§ **What the task requires**
Your task is to retype, exactly, the line containing "Chcem sa zaregistrovať" and every later line through the end of the listing, with pictures omitted.

§ **Source data**
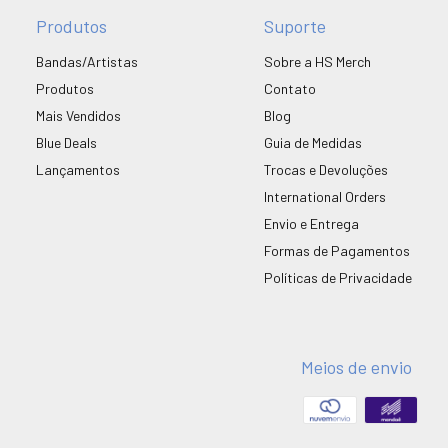
Produtos
Suporte
Bandas/Artistas
Sobre a HS Merch
Produtos
Contato
Mais Vendidos
Blog
Blue Deals
Guia de Medidas
Lançamentos
Trocas e Devoluções
International Orders
Envio e Entrega
Formas de Pagamentos
Políticas de Privacidade
Meios de envio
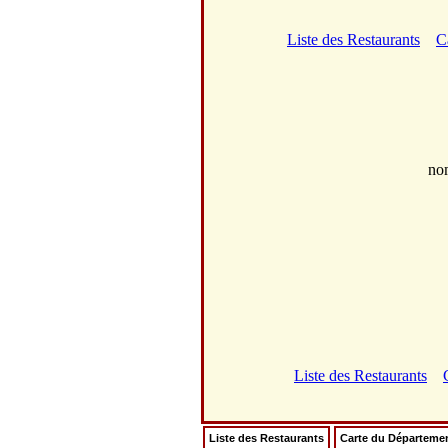
Liste des Restaurants
C
no
Liste des Restaurants
Liste des Restaurants
Carte du Départeme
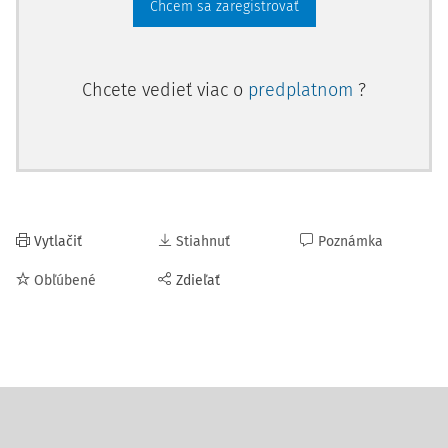
Chcem sa zaregistrovať
Chcete vedieť viac o
predplatnom
?
Vytlačiť
Stiahnuť
Poznámka
Obľúbené
Zdieľať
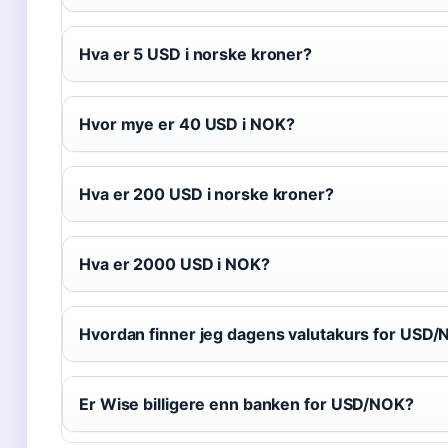
Hva er 5 USD i norske kroner?
Hvor mye er 40 USD i NOK?
Hva er 200 USD i norske kroner?
Hva er 2000 USD i NOK?
Hvordan finner jeg dagens valutakurs for USD
Er Wise billigere enn banken for USD/NOK?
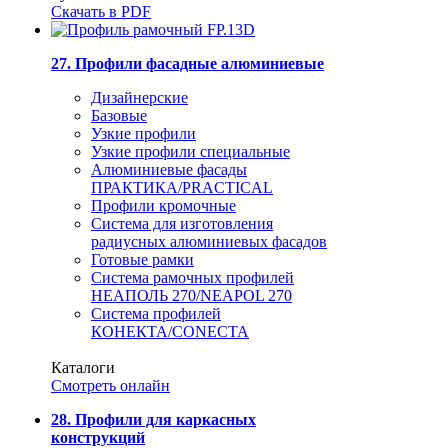
Скачать в PDF
27. Профили фасадные алюминиевые
Дизайнерские
Базовые
Узкие профили
Узкие профили специальные
Алюминиевые фасады
ПРАКТИКА/PRACTICAL
Профили кромочные
Система для изготовления
радиусных алюминиевых фасадов
Готовые рамки
Система рамочных профилей
НЕАПОЛЬ 270/NEAPOL 270
Система профилей
КОНЕКТА/CONECTA
Каталоги
Смотреть онлайн
28. Профили для каркасных
конструкций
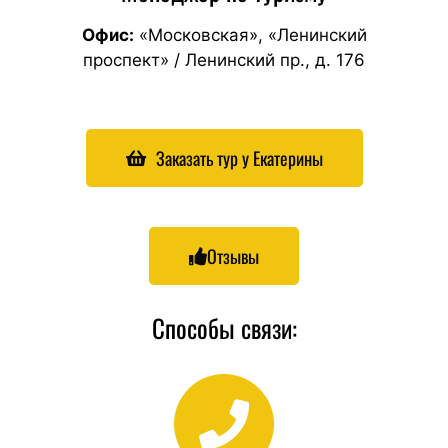
Офис:
«Московская», «Ленинский
проспект»
/
Ленинский пр., д. 176
Заказать тур у Екатерины
Отзывы
Способы связи:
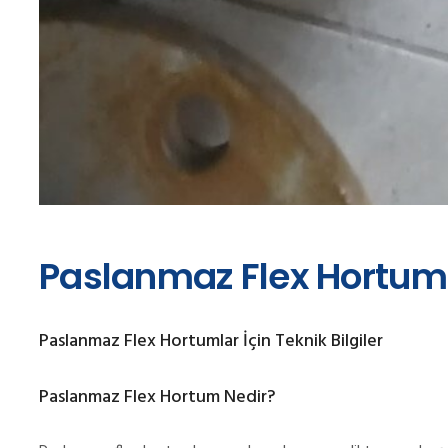
Paslanmaz Flex Hortumla
Paslanmaz Flex Hortumlar İçin Teknik Bilgiler
Paslanmaz Flex Hortum Nedir?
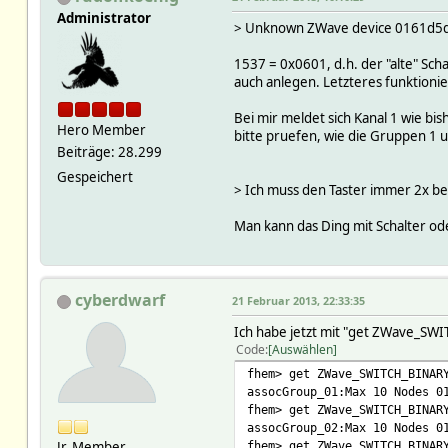
Administrator
> Unknown ZWave device 0161d5d2 
1537 = 0x0601, d.h. der "alte" Sch
auch anlegen. Letzteres funktionie
Bei mir meldet sich Kanal 1 wie bis
Hero Member
bitte pruefen, wie die Gruppen 1 
Beiträge: 28.299
Gespeichert
> Ich muss den Taster immer 2x be
Man kann das Ding mit Schalter ode
cyberdwarf
21 Februar 2013, 22:33:35
Ich habe jetzt mit "get ZWave_SW
Code
Auswählen
fhem> get ZWave_SWITCH_BINAR
assocGroup_01:Max 10 Nodes 0
fhem> get ZWave_SWITCH_BINAR
assocGroup_02:Max 10 Nodes 0
Jr. Member
fhem> get ZWave_SWITCH_BINAR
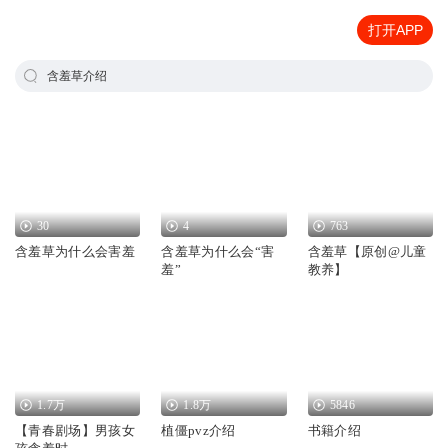
打开APP
含羞草介绍
30
4
763
含羞草为什么会害羞
含羞草为什么会“害
含羞草【原创@儿童
羞”
教养】
1.7万
1.8万
5846
【青春剧场】男孩女
植僵pvz介绍
书籍介绍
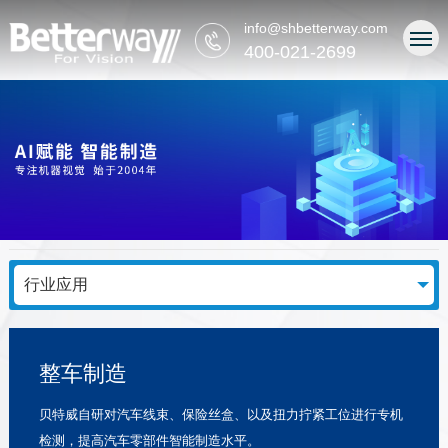
info@shbetterway.com
400-021-2699
行业应用
整车制造
贝特威自研对汽车线束、保险丝盒、以及扭力拧紧工位进行专机
检测，提高汽车零部件智能制造水平。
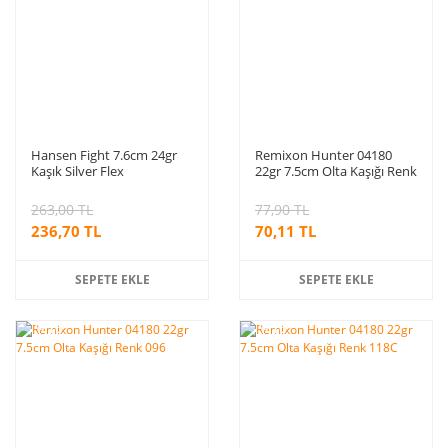
Hansen Fight 7.6cm 24gr
Remixon Hunter 04180
Kaşık Silver Flex
22gr 7.5cm Olta Kaşığı Renk
002F
263,00 TL
77,90 TL
236,70 TL
70,11 TL
SEPETE EKLE
SEPETE EKLE
%10
%10
indirim
indirim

§ **Reply**
Chcem sa zaregistrovať
Chcete vedieť viac o
predplatnom
?
Vytlačiť
Stiahnuť
Poznámka
Obľúbené
Zdieľať
Hva er 5 USD i norske kroner?
Hvor mye er 40 USD i NOK?
Hva er 200 USD i norske kroner?
Hva er 2000 USD i NOK?
Hvordan finner jeg dagens valutakurs for USD
Er Wise billigere enn banken for USD/NOK?
Скачать в PDF
27. Профили фасадные алюминиевые
Дизайнерские
Базовые
Узкие профили
Узкие профили специальные
Алюминиевые фасады
ПРАКТИКА/PRACTICAL
Профили кромочные
Система для изготовления
радиусных алюминиевых фасадов
Готовые рамки
Система рамочных профилей
НЕАПОЛЬ 270/NEAPOL 270
Система профилей
КОНЕКТА/CONECTA
Каталоги
Смотреть онлайн
28. Профили для каркасных
конструкций
Офис:
«Московская», «Ленинский
проспект»
/
Ленинский пр., д. 176
Заказать тур у Екатерины
Отзывы
Способы связи:
Paslanmaz Flex Hortumla
Paslanmaz Flex Hortumlar İçin Teknik Bilgiler
Paslanmaz Flex Hortum Nedir?
Administrator
> Unknown ZWave device 0161d5d2 
1537 = 0x0601, d.h. der "alte" Sch
auch anlegen. Letzteres funktionie
Bei mir meldet sich Kanal 1 wie bis
Hero Member
bitte pruefen, wie die Gruppen 1 
Beiträge: 28.299
Gespeichert
> Ich muss den Taster immer 2x be
Man kann das Ding mit Schalter ode
cyberdwarf
21 Februar 2013, 22:33:35
Ich habe jetzt mit "get ZWave_SW
Code
Auswählen
fhem> get ZWave_SWITCH_BINAR
assocGroup_01:Max 10 Nodes 0
fhem> get ZWave_SWITCH_BINAR
assocGroup_02:Max 10 Nodes 0
Jr. Member
fhem> get ZWave_SWITCH_BINAR
打开APP
含羞草介绍
30
4
763
含羞草为什么会害羞
含羞草为什么会“害
含羞草【原创@儿童
羞”
教养】
1.7万
1.8万
5846
【青春剧场】男孩女
植僵pvz介绍
书籍介绍
info@shbetterway.com
400-021-2699
行业应用
整车制造
贝特威自研对汽车线束、保险丝盒、以及扭力拧紧工位进行专机
检测，提高汽车零部件智能制造水平。
Hansen Fight 7.6cm 24gr
Remixon Hunter 04180
Kaşık Silver Flex
22gr 7.5cm Olta Kaşığı Renk
002F
263,00 TL
77,90 TL
236,70 TL
70,11 TL
SEPETE EKLE
SEPETE EKLE
%10
%10
indirim
indirim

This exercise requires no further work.